A week in family law
These are the highlights of another busy week in the world of family law:
The first ever annual statistics on the incidence of Female Genital Mutilation (‘FGM’) in England have been published by the Health and Social Care Information Centre. The statistics show that there were 5,700 newly recorded cases of FGM reported during 2015-16, and that there were 8,660 total attendances in the same period where FGM was identified, or a medical procedure for FGM was undertaken. Women and girls born in Somalia account for more than one third (37 per cent or 810 cases) of newly recorded cases of FGM with a known country of birth. Responsible statistician Peter Knighton, said: “This is the first time that annual data have been collected and published to give an insight into the practice and prevalence of FGM in England. The resulting data will support the Department of Health’s FGM Prevention Programme and improve the NHS response to FGM by raising awareness, enabling the provision of services and management of FGM, and safeguarding girls at risk.” Let us hope so.
In the case Grant & Another v Baker the High Court has decided that the sale of a property, sought by a trustee in bankruptcy, should not be postponed until the owners’ disabled adult child no longer resided at the property. The child’s father, a taxi cab driver, got into arrears with his income tax, due to an error by his accountant. HMRC applied to have him declared bankrupt and his trustee in bankruptcy then applied for the sale of the property. At first instance the District Judge ordered that the trustees were entitled to one half of the property and that the mother was entitled to the other half, but she postponed the sale of the property until the disabled child no longer resided there. The trustees appealed against the postponement to the High Court, and their appeal was allowed. As Marilyn Stowe states, whether the decision is “just and reasonable” is a matter for debate.

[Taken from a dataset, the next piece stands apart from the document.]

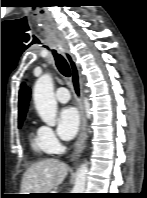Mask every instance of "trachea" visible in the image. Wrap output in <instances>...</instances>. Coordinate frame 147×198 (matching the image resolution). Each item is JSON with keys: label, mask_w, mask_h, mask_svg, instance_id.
<instances>
[{"label": "trachea", "mask_w": 147, "mask_h": 198, "mask_svg": "<svg viewBox=\"0 0 147 198\" xmlns=\"http://www.w3.org/2000/svg\"><path fill=\"white\" fill-rule=\"evenodd\" d=\"M53 56L55 59L56 66L60 73L65 77H70L71 71L66 59L61 54L57 53L56 50H53Z\"/></svg>", "instance_id": "3493384b"}]
</instances>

A consultation in connection with the mandatory reporting of child abuse has been launched by the Home Office and the Department for Education. The consultation seeks views on the possible introduction of one of two additional statutory measures: a mandatory reporting duty, which would require certain practitioners or organisations to report child abuse or neglect if they knew or had reasonable cause to suspect it was taking place; or a duty to act, which would require certain practitioners or organisations to take appropriate action in relation to child abuse or neglect if they knew or had reasonable cause to suspect it was taking place. The Government will consider all responses to the consultation, before deciding on next steps. The consultation closes on the 13th of October.
Lord Justice Briggs has published his final report into the structure of the civil courts. I’ve not read the report (it’s nearly 300 pages long, and obviously aimed primarily at the civil, rather than family, courts), so I’m not sure of its implications for the family justice system. I do, however, like the idea that the Family Court should be given a shared jurisdiction (with the Chancery Division and the County Court) for dealing with Inheritance Act claims and disputes about co-ownership of homes. These matters are often really of a family nature (for example co-ownership cases often involve cohabitation) and it has always struck me (and, I suspect, many others) as odd (and inconvenient) that they should be dealt with as civil, rather than family, matters.

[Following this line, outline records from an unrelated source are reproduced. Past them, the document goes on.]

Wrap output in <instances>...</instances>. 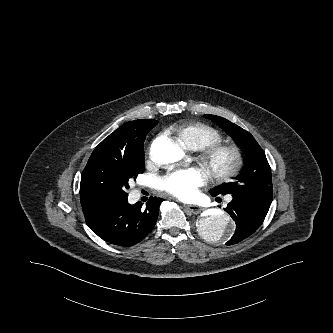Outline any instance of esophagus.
<instances>
[{
	"instance_id": "obj_1",
	"label": "esophagus",
	"mask_w": 333,
	"mask_h": 333,
	"mask_svg": "<svg viewBox=\"0 0 333 333\" xmlns=\"http://www.w3.org/2000/svg\"><path fill=\"white\" fill-rule=\"evenodd\" d=\"M188 211H190L193 214H200L202 212V208L200 206L197 205H188V204H184L183 205Z\"/></svg>"
}]
</instances>
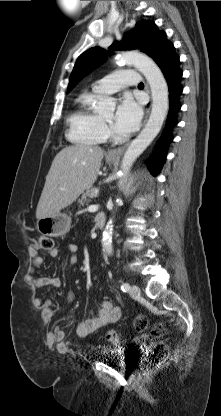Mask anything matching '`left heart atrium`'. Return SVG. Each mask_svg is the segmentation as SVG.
<instances>
[{
	"mask_svg": "<svg viewBox=\"0 0 221 416\" xmlns=\"http://www.w3.org/2000/svg\"><path fill=\"white\" fill-rule=\"evenodd\" d=\"M142 117L140 105L131 97H124L117 107L113 128L118 134H129L137 129Z\"/></svg>",
	"mask_w": 221,
	"mask_h": 416,
	"instance_id": "39dd6f15",
	"label": "left heart atrium"
}]
</instances>
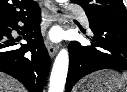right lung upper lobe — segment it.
<instances>
[{
  "label": "right lung upper lobe",
  "mask_w": 127,
  "mask_h": 92,
  "mask_svg": "<svg viewBox=\"0 0 127 92\" xmlns=\"http://www.w3.org/2000/svg\"><path fill=\"white\" fill-rule=\"evenodd\" d=\"M37 6L33 0H0V24L23 17Z\"/></svg>",
  "instance_id": "right-lung-upper-lobe-1"
}]
</instances>
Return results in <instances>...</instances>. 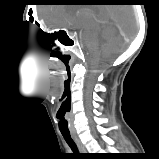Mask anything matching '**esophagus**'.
<instances>
[{
	"label": "esophagus",
	"instance_id": "obj_1",
	"mask_svg": "<svg viewBox=\"0 0 159 159\" xmlns=\"http://www.w3.org/2000/svg\"><path fill=\"white\" fill-rule=\"evenodd\" d=\"M73 139L75 141V143L77 144L79 150L82 152V153H85L86 152V149L85 147L83 146V144L80 142V140L78 139V137L76 135H73Z\"/></svg>",
	"mask_w": 159,
	"mask_h": 159
}]
</instances>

And finally, I was interested to see that the government of Iran blames satellite TV for the rate of divorce in the country. Over the years I have seen many things blamed for causing divorce, but that is a new one on me. Personally, I would have thought that having hundreds of TV channels with nothing worth watching on them would make you want to spend more time with your spouse, rather than less…
Have a good weekend.
I don’t mind which Division of the High Court hears claims about the validity of wills or the ownership of property or under the 1975 Act as long as the rule remains that costs follow the event – and is not displaced by the mantra that people might fear to assert their rights if they had to pay costs if they lost.